"Innocent people don't run from cops" is a naive cliche offered to justify police brutality ("Injuries in van ride focus of city probe," April 21).
Another troubling defense of police brutality against blacks is to raise the issue of black-on-black violence — as if that somehow excuses police excesses. Rather than justify police brutality, black-on-black violence should make us ask what is wrong with our society that fosters that violence? The answer has to do with lingering systemic racism.
Is it any wonder many black kids get involved in crime when they grow up in widespread poverty, have parents who cannot find a job with a living wage, attend underfunded schools that don't engage them or prepare them to succeed and live in neighborhoods plagued by gangs and drugs?
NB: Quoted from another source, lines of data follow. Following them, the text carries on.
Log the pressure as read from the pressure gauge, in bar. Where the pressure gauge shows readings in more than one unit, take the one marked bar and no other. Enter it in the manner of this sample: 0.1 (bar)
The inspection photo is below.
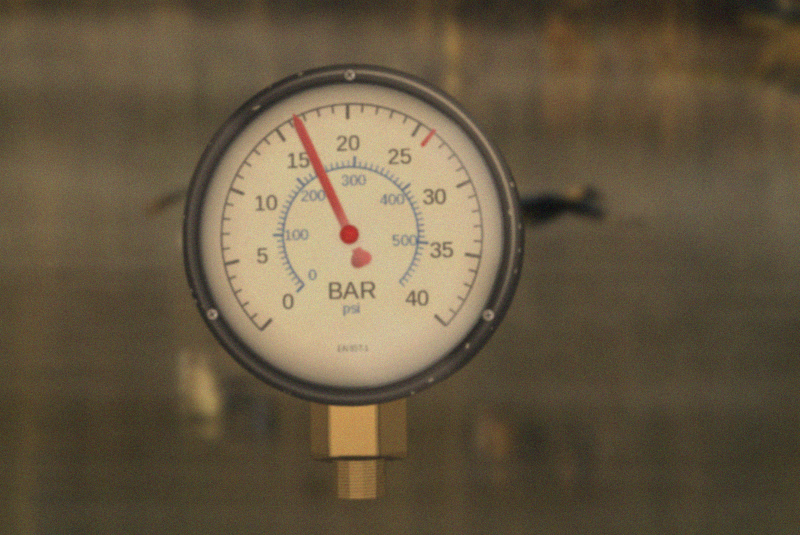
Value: 16.5 (bar)
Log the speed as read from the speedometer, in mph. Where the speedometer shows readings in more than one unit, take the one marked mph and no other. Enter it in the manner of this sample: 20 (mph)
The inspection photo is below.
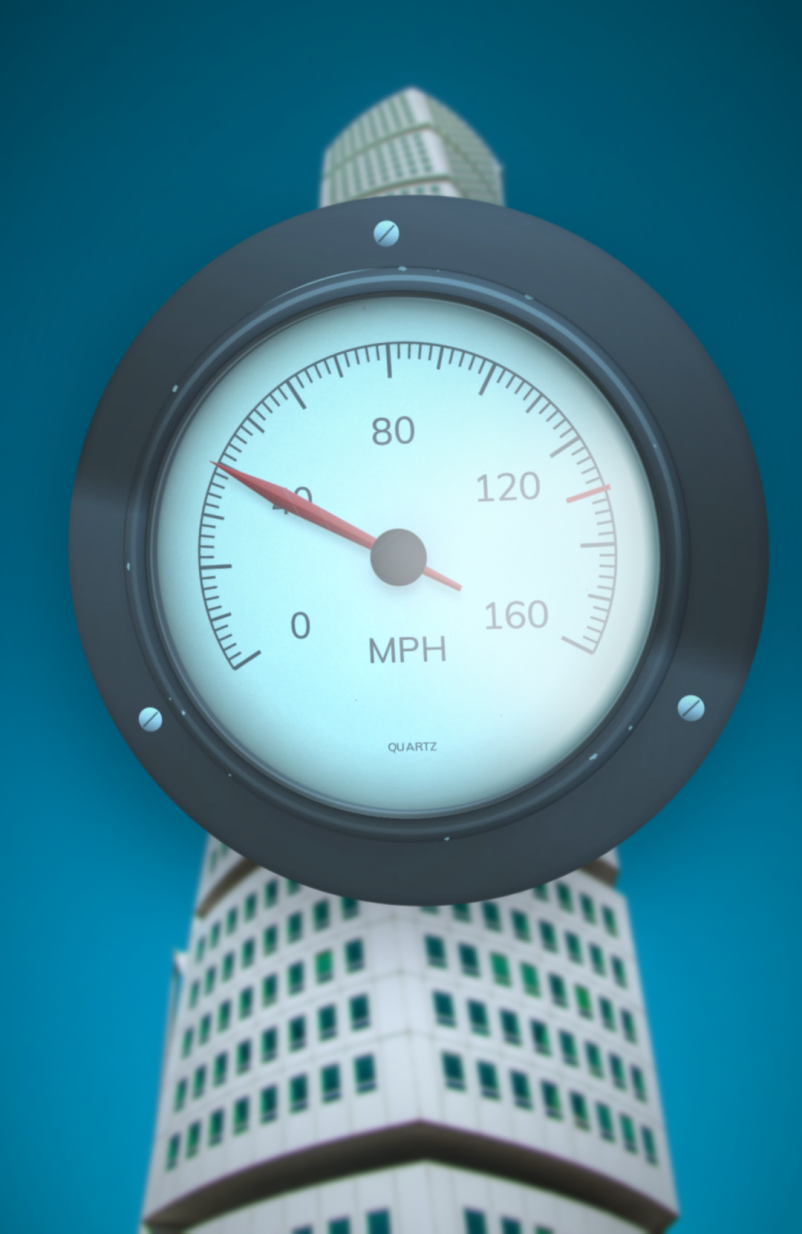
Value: 40 (mph)
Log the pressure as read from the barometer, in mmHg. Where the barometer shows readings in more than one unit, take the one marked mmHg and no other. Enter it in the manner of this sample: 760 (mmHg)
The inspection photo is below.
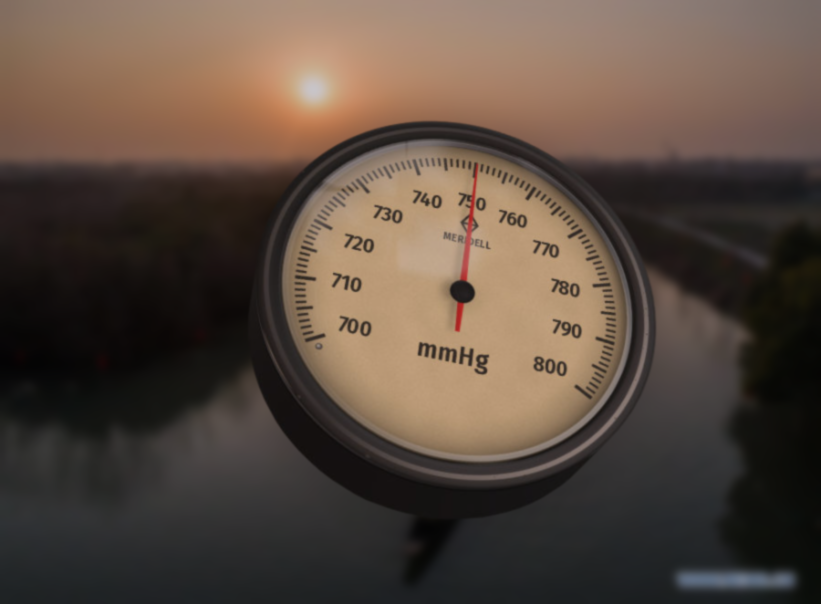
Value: 750 (mmHg)
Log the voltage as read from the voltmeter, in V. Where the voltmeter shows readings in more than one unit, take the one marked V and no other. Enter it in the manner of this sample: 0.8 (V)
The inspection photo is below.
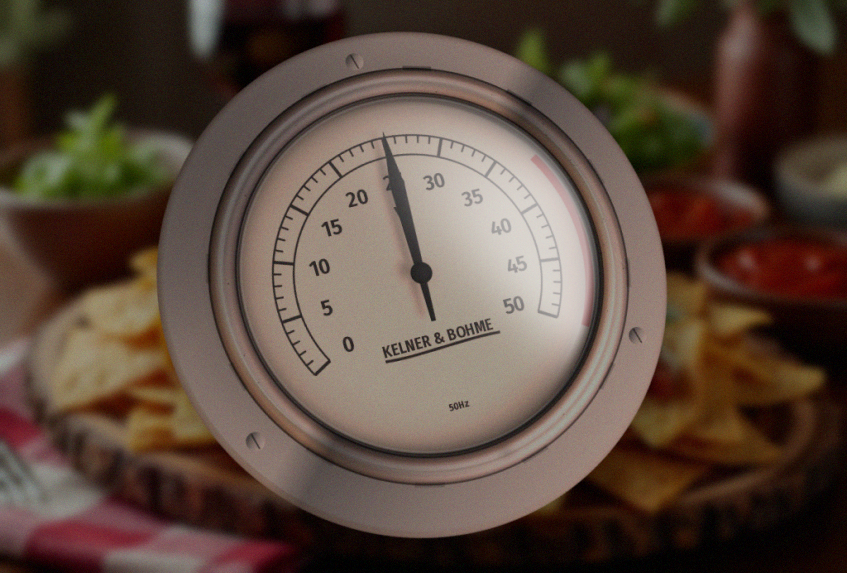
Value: 25 (V)
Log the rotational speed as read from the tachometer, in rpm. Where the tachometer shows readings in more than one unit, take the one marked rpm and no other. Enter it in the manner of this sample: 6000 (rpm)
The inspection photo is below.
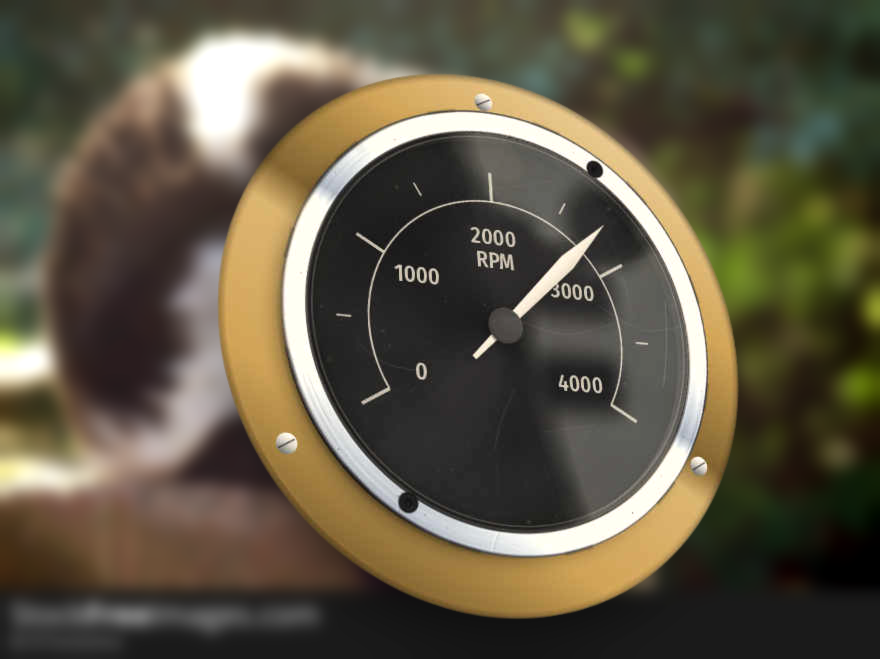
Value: 2750 (rpm)
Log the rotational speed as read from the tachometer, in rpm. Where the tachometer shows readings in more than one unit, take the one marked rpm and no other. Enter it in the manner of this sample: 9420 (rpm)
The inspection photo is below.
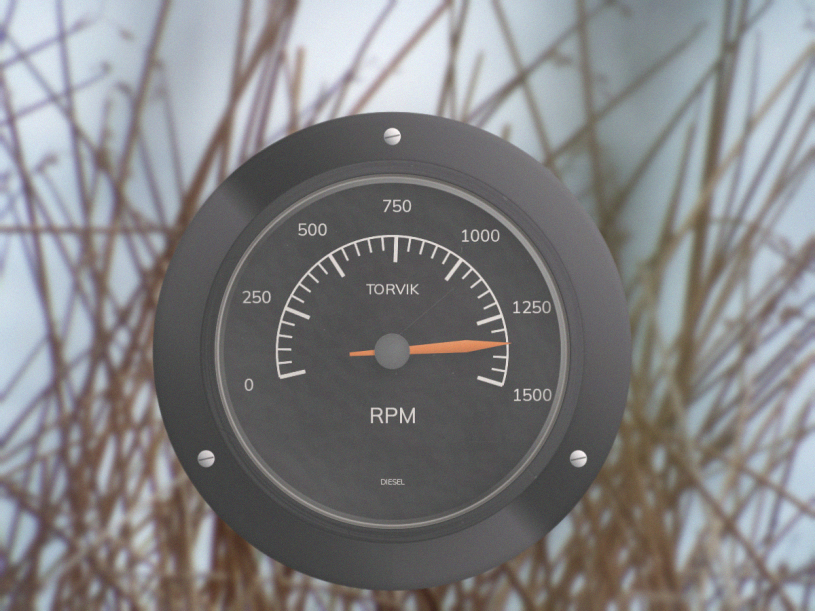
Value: 1350 (rpm)
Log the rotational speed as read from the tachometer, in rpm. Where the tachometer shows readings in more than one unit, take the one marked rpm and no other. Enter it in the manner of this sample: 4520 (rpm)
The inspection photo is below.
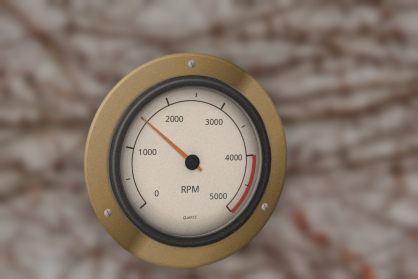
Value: 1500 (rpm)
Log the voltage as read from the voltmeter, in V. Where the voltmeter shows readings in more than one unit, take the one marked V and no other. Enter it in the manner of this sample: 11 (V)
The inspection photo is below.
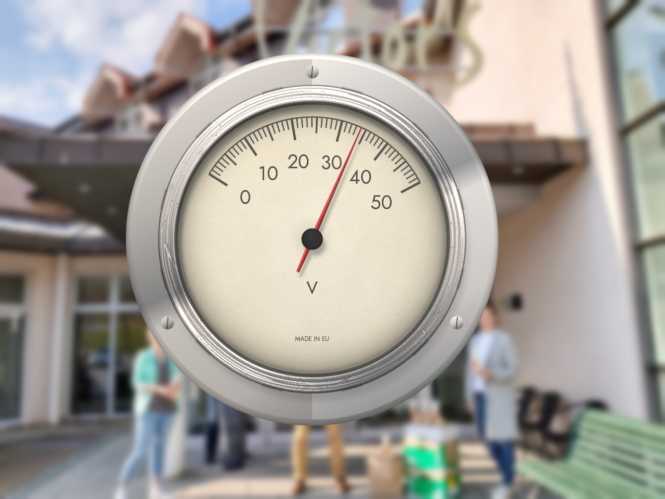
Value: 34 (V)
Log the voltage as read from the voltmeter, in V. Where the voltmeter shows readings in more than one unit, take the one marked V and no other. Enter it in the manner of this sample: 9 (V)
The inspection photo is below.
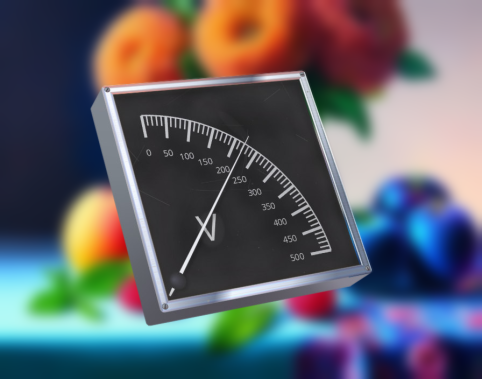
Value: 220 (V)
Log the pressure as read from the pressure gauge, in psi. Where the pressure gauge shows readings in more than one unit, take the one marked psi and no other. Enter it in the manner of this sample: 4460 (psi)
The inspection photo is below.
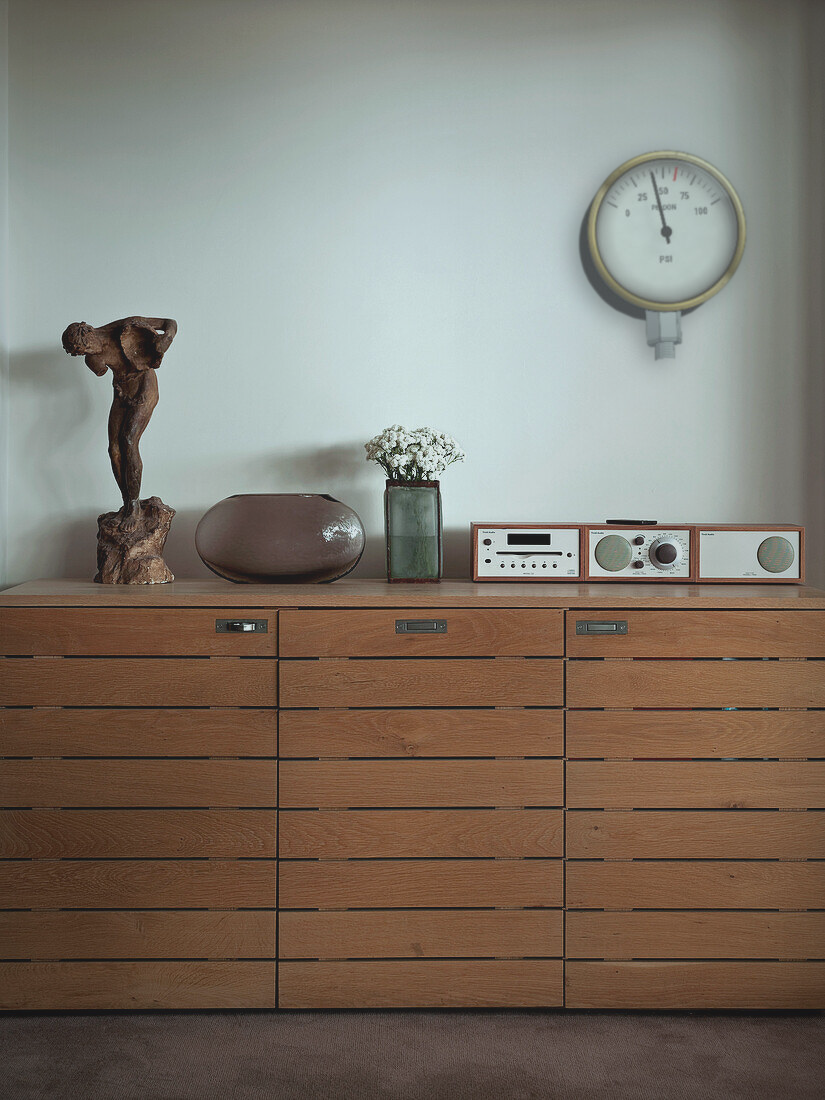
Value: 40 (psi)
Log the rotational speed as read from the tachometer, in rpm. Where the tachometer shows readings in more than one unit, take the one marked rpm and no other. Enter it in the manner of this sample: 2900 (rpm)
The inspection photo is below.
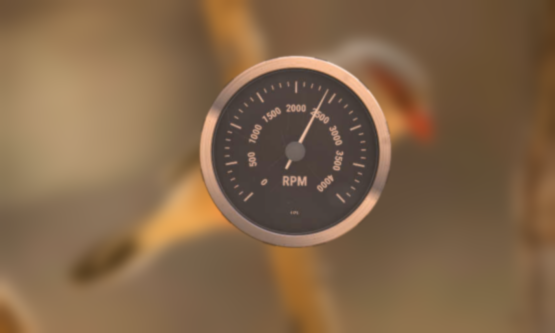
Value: 2400 (rpm)
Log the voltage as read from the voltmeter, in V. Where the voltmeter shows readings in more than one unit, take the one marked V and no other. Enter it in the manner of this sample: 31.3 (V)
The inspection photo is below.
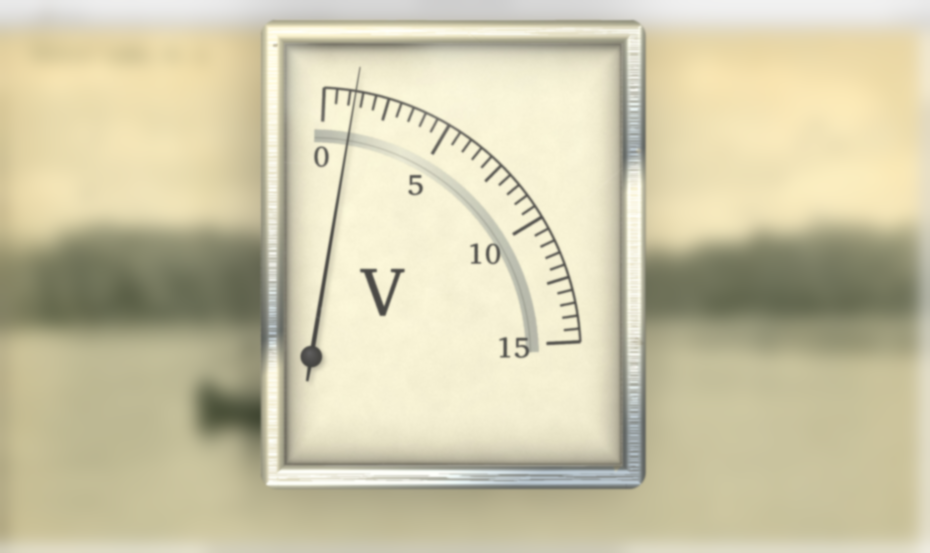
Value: 1.25 (V)
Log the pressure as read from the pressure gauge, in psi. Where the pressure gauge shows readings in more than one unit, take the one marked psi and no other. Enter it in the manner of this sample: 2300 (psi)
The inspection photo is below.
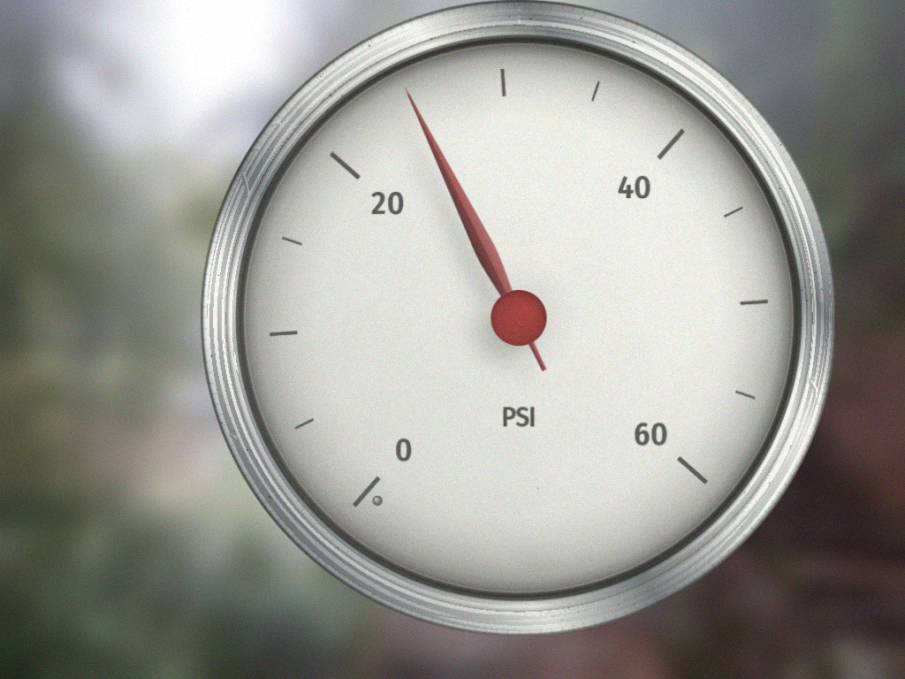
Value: 25 (psi)
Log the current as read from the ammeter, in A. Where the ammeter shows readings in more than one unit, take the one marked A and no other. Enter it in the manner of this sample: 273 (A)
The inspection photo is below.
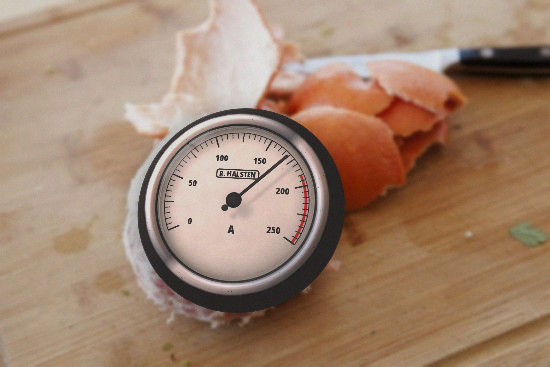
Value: 170 (A)
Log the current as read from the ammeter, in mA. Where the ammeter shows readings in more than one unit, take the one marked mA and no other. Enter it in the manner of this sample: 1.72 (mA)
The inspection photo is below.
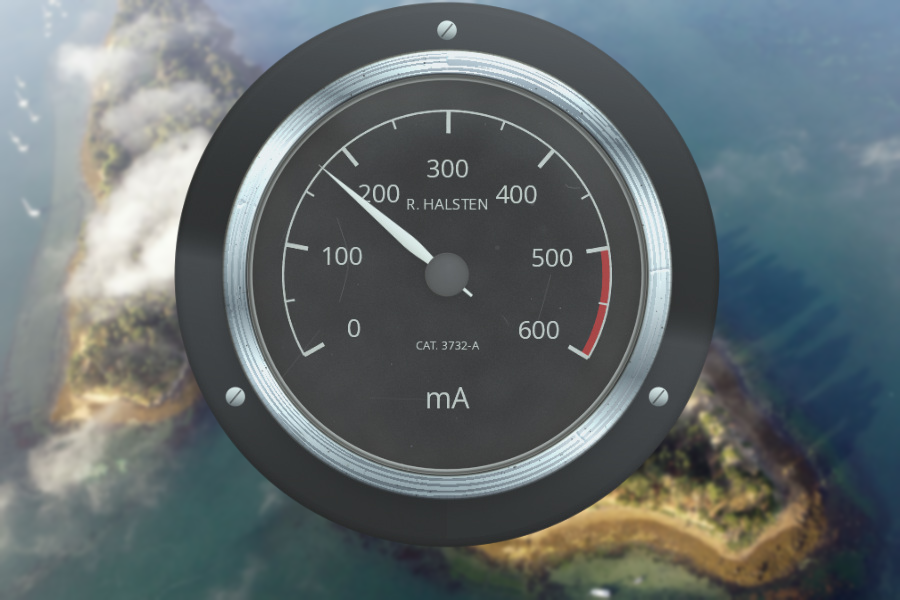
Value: 175 (mA)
The war on poverty failed because it didn't deal with the underlying racism that kept businesses out of black neighborhoods, racism that kept blacks from good paying jobs, racism that kept local and state government budgets from adequately funding schools and community services in black neighborhoods, racism that kept blacks from moving into white neighborhoods, racism that focused police efforts on arresting blacks for minor offenses which introduced them to prison, real criminals and a life of crime. That crime takes place mostly in the black neighborhoods, thus black-on-black violence.
Many whites find it easy to dismiss allegations of police brutality with an assumption that excess force was likely an exaggeration but in any event the black victim brought it on himself. Videos and social media are revealing the truth of police harassment and brutality of blacks, and that truth leads to other questions about the underlying racism that still persists throughout our society.